What better day to write about this book than one where the sun is shining through my window and reminding me of a place that I have wonderful memories of – Goa! Family vacations, good food and sunshine. ‘Teresa’s Man & Other Stories’ by Damodar Mauzo was originally written in Konkani and has been translated into English by Xavier Cota. When I became aware of this, I was thrilled to say the least as Konkani is my mother tongue and is spoken only by a minority of the Indian populace. The translator’s note at the very end of the book is very insightful as it gives you a few facts about the book e.g. that it was written across 4 decades.

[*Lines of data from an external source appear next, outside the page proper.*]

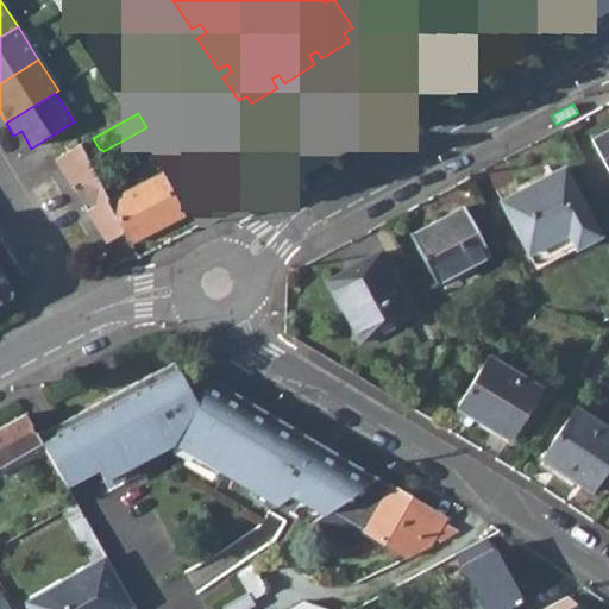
[(608,130),(592,139),(608,171),(608,130)]
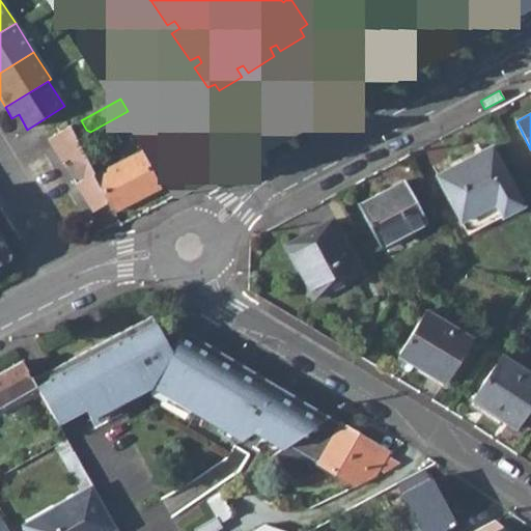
[(318,126),(313,117),(295,128),(300,137),(318,126)]
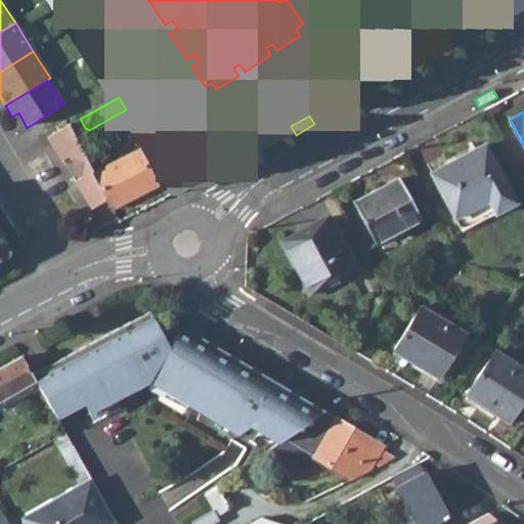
[(91,209),(107,200),(94,173),(70,125),(46,137),(60,161),(69,157),(81,178),(73,182),(91,209)]
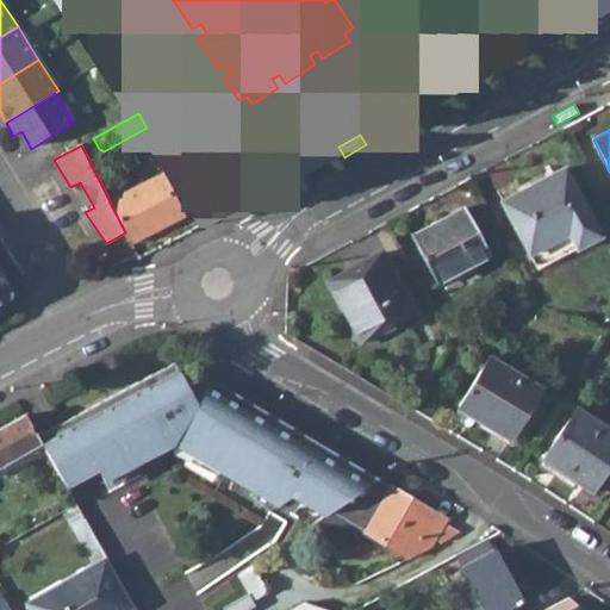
[(500,203),(537,272),(599,237),(564,169),(500,203)]
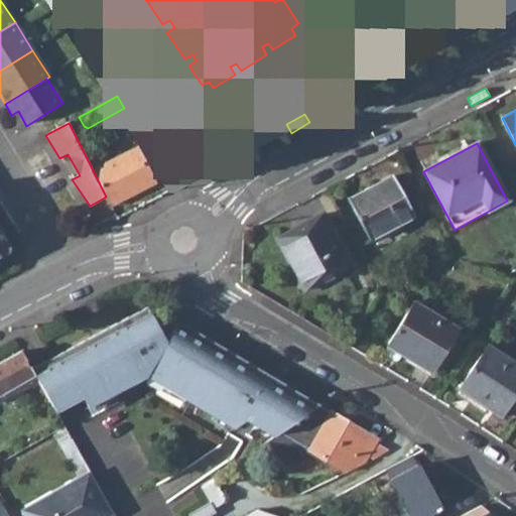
[(147,144),(93,170),(106,197),(110,206),(168,177),(147,144)]
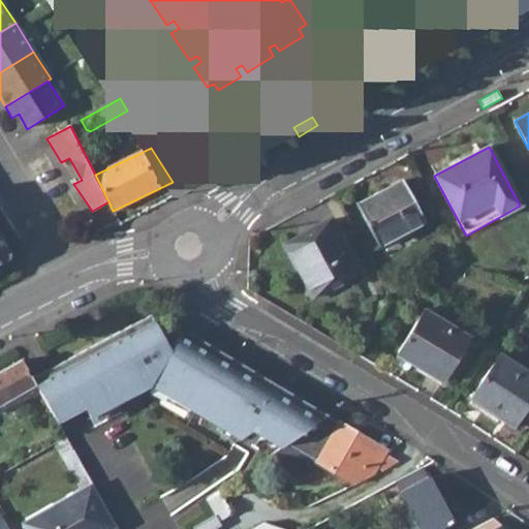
[(356,206),(378,247),(425,223),(402,181),(356,206)]
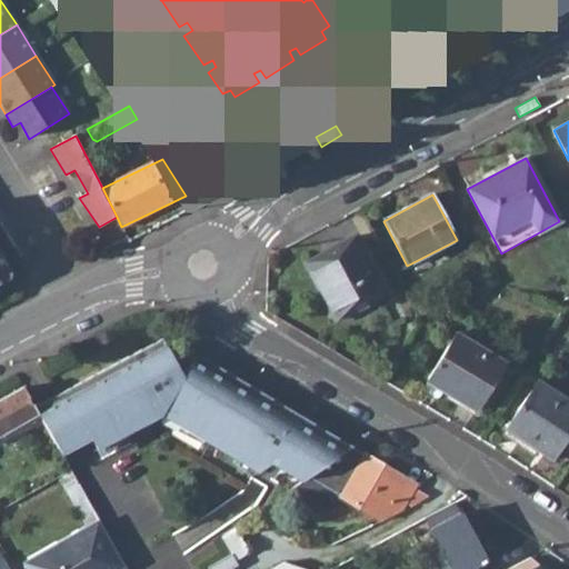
[(305,263),(336,322),(386,296),(355,237),(305,263)]
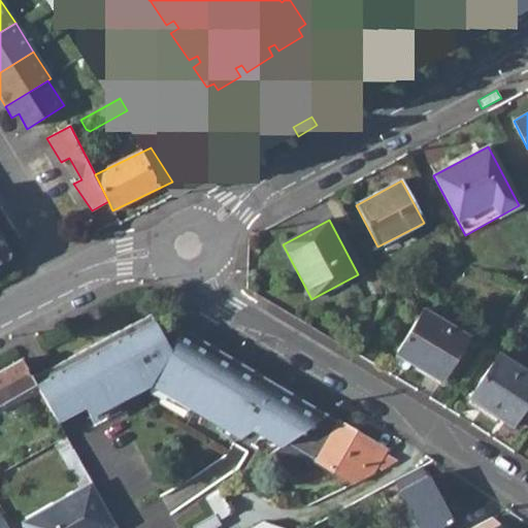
[(6,245),(0,249),(0,259),(2,263),(13,257),(6,245)]
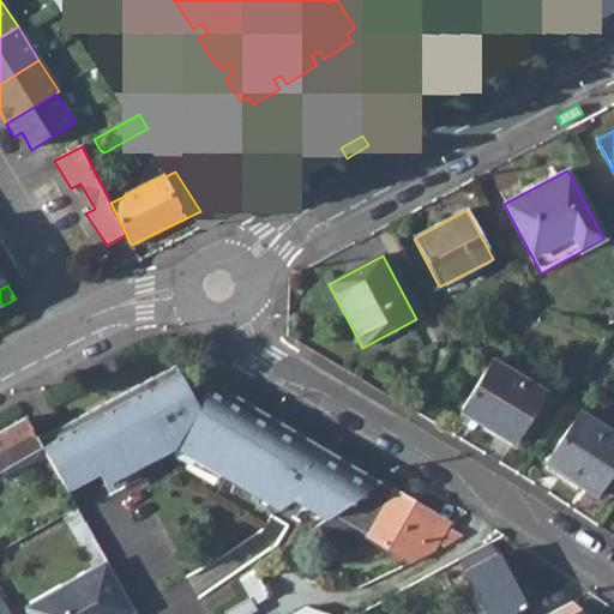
[(178,362),(38,435),(43,444),(68,487),(101,471),(106,482),(175,446),(278,509),(293,499),(326,518),(333,515),(379,482),(212,380),(198,404),(178,362)]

The flavour of the book is humble as its stories narrate the lives of Goans. One is often reminded of the idyllic way of life and at the same time one inevitably takes notice of the fact that although Goa is a vacation spot for many, for Goans it still remains a place where they have to earn a livelihood and face life in all its hues. The stories do a good job of providing a glimpse into the customs and lifestyle of Goa’s 2 dominant religious communities – Christianity and Hinduism.

The book cover is very attractive as it depicts a sketch of a Goan village and makes one want to instantly find out what lies within. The characters come briskly to life in the various stories and I found a couple of characters so endearing that I reread that story! I won’t reveal  which one as I don’t want to create a bias before you even start reading.

There are 14 stories in total and my most favourite ones are ‘The Vighnaharta’ as it spoke of the Ganesh Chaturhi festival which has great significance to me and my family and ‘Electoral Empowerment’ which beautifully narrates how the simple act of casting a vote can lead to women empowerment in a patriarchal society. To be fair, I have to say that of all the stories, I didn’t like the one mentioned in the title of the book ‘Teresa’s Man’ as according to me it serves to fan the proverbial patriarchal furnace that Indian society often is.

I enjoyed reading this book and it has definitely made it to my list of favourites. Credit here goes to translators like Xavier Cota that create awareness about the rich body of literature that exists in India’s many regional languages. This book is a great find and is truly a gem! I have well and truly been initiated into translated work and look forward to seeking out many more such books.